PHOENIX (Reuters) - A finalist to head the nation's largest Native American tribe will not be allowed to continue his candidacy after refusing to prove his fluency in the Navajo language, a tribal official ruled on Thursday.

Tribal law requires that all presidential hopefuls be fluent in Navajo, which U.S. Census estimates show is spoken by a dwindling number of people.

Chris Deschene was ruled against by a hearing officer after he failed to answer in Navajo questions posed to him during proceedings at the tribe's Office of Hearings and Appeals. He has 10 days to appeal to the tribe's Supreme Court.

A spokesman for Deschene did not immediately return messages seeking comment on the ruling, but the candidate told the Navajo Times newspaper he planned to appeal.

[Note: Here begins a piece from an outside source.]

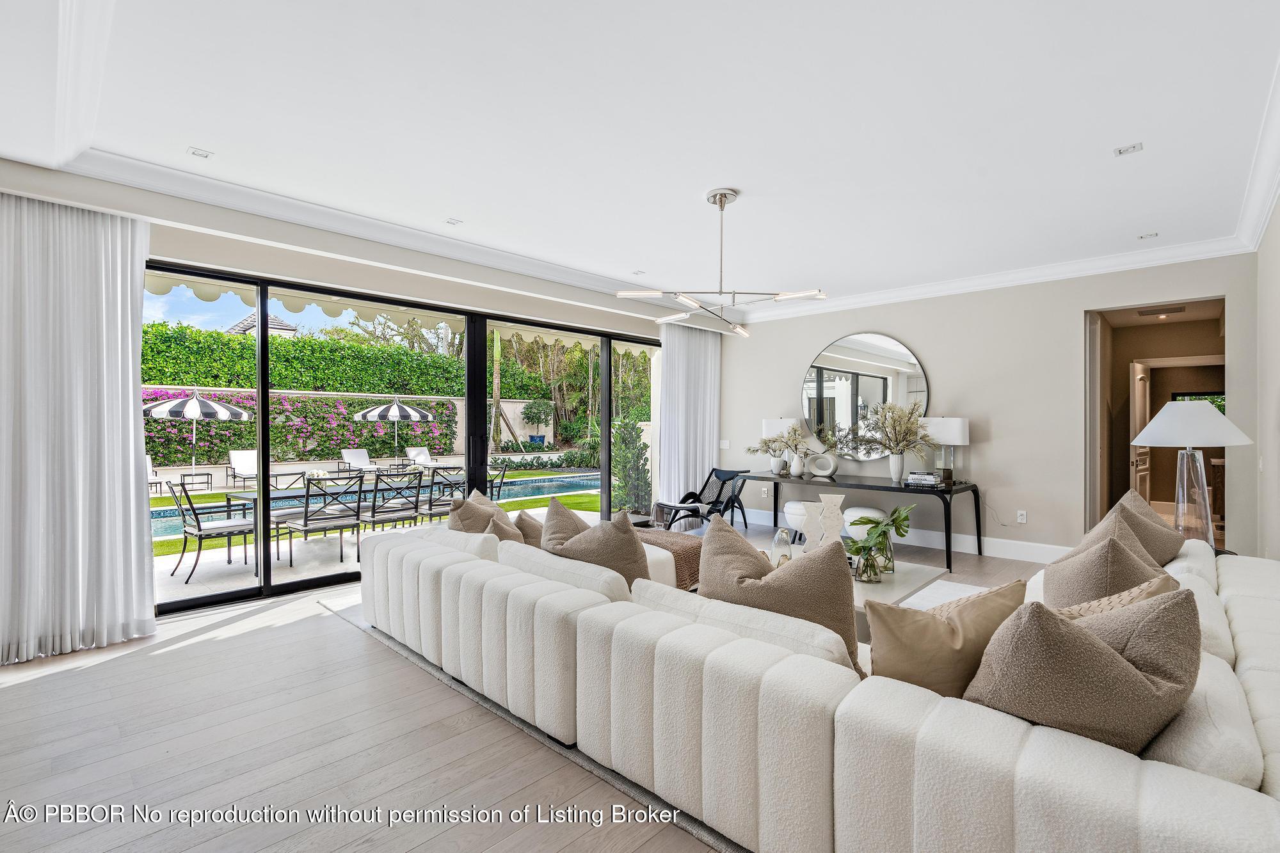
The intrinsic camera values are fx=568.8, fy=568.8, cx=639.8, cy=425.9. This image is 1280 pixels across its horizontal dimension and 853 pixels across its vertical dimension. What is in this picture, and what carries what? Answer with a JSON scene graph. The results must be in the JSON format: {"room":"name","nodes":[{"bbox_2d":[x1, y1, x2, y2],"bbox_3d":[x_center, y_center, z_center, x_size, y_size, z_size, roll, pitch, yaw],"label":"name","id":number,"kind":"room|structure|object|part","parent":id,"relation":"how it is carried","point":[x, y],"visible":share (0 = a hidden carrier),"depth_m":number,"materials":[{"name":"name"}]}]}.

The allegations that Deschene is not fluent in Navajo were brought by two defeated candidates in the run-up to the tribe's general election on Nov. 4.

In August, Deschene won a place on the ballot by coming second in a crowded primary to a former tribal president, Joe Shirley Jr. Two defeated contenders then challenged his candidacy and said he lied about his linguistic proficiency.

"This a victory for the Navajo people who are trying to protect tradition and their language," David Jordan, an attorney for one of the pair who brought the challenge, said of Thursday's ruling.

Deschene, who previously served in Arizona's state Legislature, said previously he would keep working to learn Navajo and that if he were elected, he would be fluent by the end of his first term as president.

It was the second time his case has been heard by the tribe's Office of Hearings and Appeals, which earlier dismissed the bid to disqualify him as untimely.

But the Navajo Supreme Court sent it back to the office last month, saying the language requirement should be considered.

Among the most famous Navajo speakers were 29 "code talkers" who developed an unbreakable cipher based on their language that helped Allied forces win World War Two.

Chester Nez, the last survivor of the original group recruited by the U.S. Marine Corps, died in New Mexico in June.